This article was originally published on Time.com
No single party won an overall parliamentary majority in Britain's June 8 snap election, severely diminishing the stature of Prime Minister Theresa May with only days to go before negotiations begin over withdrawal from the European Union.
May's Conservative Party won the most seats by the slimmest of margins, but lost its majority in the House of Commons — an enormous blow for the Prime Minister, who called the election in order to consolidate power.
With all but one of the seats declared, the Conservatives, or "Tories," had taken 318 seats, which means voters have elected their second hung parliament in less than a decade. The Conservatives announced Friday morning they would enter into a coalition deal with the Democratic Unionist Party (DUP) of Northern Ireland, which won 10 seats.
In a short statement outside her official residence in 10 Downing Street, May said she would form a government "that can provide certainty and lead Britain forward at this critical time for our country."
The result calls into question May's future as leader of the party, and the country. But a source within government told TIME May was "safe for the foreseeable future," and speculated there would be no leadership contest in the current feverish political moment. "Who in their right mind would want to step into those shoes now and land themselves with that Brexit bag of cr*p?"
The result is being billed as one of the biggest political upsets in the country's history, with the Labour Party of far-left Jeremy Corbyn defying expectations and projected to win 261 seats in Parliament.
The 'hung parliament' has some analysts speculating about a second general election, which would further destabilize upcoming Brexit negotiations that are expected to start on June 19.
Back in April, the Prime Minister called the election as polls pointed to a landslide result for the her party. The gamble backfired. On Friday morning, it became clear the Tories lost seats in the south of the country while failing to break into Labour's heartlands further north.
The setback dashes May's hopes to strengthen her hand in the upcoming "Brexit" negotiations with the E.U. Brexit Secretary David Davis suggesting to Sky News that the lost majority could amount to the Tories losing their mandate for a "hard Brexit"— where the country would leave both the EU's single market and its customs union.
Arlene Foster, leader of the DUP, appeared to confirm as such when asked about joining a possible coalition government with the Tories. "No-one wants to see a hard Brexit, what we want to see is a workable plan to leave the European Union.

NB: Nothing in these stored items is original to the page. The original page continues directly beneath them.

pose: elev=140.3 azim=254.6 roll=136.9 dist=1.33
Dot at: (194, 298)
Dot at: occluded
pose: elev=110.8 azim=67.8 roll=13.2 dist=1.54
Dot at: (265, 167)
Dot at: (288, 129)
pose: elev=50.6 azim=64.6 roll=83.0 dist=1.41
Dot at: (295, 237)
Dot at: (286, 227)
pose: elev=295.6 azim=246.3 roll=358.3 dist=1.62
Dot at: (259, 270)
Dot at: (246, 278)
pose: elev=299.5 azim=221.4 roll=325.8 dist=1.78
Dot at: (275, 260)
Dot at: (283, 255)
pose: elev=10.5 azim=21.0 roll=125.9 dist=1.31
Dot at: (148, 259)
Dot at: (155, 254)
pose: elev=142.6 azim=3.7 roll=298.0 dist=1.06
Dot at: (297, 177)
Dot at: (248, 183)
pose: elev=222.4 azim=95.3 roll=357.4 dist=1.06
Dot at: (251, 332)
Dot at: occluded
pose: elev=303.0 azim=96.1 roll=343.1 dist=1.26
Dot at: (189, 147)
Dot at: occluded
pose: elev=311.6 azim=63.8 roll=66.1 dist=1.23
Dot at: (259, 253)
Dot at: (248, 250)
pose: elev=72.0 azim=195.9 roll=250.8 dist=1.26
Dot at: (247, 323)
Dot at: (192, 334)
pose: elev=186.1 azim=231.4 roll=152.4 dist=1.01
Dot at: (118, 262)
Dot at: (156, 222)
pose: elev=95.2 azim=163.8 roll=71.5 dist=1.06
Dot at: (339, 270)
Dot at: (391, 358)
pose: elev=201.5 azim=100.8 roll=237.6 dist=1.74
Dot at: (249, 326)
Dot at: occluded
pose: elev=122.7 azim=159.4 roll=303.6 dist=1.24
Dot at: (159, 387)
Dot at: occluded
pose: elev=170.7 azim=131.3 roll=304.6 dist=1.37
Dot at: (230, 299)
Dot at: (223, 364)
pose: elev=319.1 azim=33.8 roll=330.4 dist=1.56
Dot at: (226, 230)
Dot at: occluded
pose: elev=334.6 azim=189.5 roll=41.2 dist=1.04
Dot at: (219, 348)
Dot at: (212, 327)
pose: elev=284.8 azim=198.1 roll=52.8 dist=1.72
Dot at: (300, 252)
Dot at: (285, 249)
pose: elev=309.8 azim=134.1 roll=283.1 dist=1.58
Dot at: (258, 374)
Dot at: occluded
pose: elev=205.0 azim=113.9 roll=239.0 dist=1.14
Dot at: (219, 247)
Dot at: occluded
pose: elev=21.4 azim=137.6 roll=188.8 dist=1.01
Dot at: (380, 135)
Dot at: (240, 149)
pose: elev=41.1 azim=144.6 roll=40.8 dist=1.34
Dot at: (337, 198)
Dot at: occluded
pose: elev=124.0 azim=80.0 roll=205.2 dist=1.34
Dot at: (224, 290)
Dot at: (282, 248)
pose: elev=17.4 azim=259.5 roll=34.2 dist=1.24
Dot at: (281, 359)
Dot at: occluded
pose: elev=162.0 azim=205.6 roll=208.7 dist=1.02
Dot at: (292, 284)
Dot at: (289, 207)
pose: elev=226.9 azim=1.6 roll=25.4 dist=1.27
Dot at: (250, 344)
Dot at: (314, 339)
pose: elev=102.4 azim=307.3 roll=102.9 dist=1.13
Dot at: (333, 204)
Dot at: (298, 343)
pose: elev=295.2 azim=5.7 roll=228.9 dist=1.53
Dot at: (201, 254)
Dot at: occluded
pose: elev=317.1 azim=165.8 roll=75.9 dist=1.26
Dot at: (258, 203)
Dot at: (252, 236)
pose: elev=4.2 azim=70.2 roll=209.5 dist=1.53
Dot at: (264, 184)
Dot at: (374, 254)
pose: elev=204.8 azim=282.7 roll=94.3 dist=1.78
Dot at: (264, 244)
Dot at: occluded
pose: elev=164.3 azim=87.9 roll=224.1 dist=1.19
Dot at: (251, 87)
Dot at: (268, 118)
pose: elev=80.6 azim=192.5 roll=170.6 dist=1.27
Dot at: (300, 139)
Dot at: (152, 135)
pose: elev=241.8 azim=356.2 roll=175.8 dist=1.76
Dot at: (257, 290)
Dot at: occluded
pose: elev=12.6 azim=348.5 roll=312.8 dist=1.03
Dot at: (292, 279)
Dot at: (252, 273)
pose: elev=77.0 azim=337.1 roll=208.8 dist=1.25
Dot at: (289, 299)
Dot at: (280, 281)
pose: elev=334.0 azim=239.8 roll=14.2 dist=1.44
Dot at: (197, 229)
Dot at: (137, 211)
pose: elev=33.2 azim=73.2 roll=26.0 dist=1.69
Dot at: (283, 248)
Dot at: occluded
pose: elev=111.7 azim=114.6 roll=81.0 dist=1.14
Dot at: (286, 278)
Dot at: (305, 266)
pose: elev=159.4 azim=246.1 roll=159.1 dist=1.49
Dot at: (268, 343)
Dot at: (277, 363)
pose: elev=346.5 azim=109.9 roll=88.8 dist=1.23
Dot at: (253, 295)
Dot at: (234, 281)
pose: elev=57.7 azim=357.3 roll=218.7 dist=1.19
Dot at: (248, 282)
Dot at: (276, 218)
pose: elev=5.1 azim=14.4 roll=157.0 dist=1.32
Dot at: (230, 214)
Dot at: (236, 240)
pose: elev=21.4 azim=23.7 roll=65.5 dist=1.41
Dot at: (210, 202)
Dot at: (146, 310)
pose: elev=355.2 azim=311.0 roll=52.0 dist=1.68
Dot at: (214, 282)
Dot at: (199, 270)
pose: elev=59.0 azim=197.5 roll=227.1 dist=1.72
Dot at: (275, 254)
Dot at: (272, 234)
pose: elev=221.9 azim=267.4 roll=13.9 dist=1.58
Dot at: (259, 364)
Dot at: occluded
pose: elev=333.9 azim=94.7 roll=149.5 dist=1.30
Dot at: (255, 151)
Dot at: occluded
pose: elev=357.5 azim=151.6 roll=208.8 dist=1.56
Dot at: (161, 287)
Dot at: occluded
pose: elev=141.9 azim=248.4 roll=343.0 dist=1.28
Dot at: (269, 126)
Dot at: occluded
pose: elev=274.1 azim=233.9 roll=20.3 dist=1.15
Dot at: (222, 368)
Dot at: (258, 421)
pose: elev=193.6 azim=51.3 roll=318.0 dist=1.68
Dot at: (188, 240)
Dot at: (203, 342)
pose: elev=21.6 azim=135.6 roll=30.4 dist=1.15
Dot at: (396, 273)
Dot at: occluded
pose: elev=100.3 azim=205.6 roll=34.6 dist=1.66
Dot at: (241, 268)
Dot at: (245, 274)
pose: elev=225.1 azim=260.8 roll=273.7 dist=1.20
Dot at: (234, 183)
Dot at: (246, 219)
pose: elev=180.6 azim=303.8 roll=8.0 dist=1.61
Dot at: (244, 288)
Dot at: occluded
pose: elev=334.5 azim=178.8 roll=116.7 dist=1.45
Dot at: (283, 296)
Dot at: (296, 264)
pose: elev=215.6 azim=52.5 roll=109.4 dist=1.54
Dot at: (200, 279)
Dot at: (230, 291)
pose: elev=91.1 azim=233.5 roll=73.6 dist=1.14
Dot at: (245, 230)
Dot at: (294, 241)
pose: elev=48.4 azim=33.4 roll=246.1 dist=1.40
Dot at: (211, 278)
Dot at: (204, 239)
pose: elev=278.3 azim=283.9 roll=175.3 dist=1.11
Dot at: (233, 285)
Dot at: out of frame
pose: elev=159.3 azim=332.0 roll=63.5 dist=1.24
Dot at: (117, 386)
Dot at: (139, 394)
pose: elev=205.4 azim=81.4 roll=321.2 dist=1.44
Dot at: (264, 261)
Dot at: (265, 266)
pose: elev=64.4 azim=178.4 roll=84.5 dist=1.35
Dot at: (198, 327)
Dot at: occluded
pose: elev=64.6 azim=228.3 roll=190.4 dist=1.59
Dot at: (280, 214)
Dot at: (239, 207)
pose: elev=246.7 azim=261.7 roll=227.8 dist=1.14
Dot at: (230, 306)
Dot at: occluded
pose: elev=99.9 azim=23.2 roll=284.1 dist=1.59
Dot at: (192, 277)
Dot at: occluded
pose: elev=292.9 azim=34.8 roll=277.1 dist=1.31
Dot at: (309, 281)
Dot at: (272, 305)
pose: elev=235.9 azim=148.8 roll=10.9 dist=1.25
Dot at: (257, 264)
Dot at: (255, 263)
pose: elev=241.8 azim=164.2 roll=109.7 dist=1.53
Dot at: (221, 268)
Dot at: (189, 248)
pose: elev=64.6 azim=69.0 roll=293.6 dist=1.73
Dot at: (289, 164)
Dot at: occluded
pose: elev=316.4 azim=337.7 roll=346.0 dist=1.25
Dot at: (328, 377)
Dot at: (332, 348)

That's what the national vote was about and therefore we need to get on with that." Brexit presents a thorny challenge to Northern Ireland, which shares a land border with the Republic of Ireland, which will remain in the EU.
Still, the referendum was not the main issue informing Thursday's vote. "[ Labour] made a really positive offer to an electorate who is fed up with austerity, that has doubts about globalization, and the neo-liberal economic model we have had for so long," Tim Bale, Professor of Politics at Queen Mary University of London told TIME.
The pound had its worst day of the year so far in reaction, falling by nearly 2% against the dollar to its lowest level in two months.
"For the economy, households and corporates will be concerned by the increased political uncertainty," said Azad Zangana, senior European Economist at fund manager Schroders in London. "We expect a pull back in household spending and business investment which will exacerbate the slowdown currently being experienced." The U.K.'s independent Office for Budget Responsibility has already cut its forecast for growth this year to 1.4% from an original 2.2%.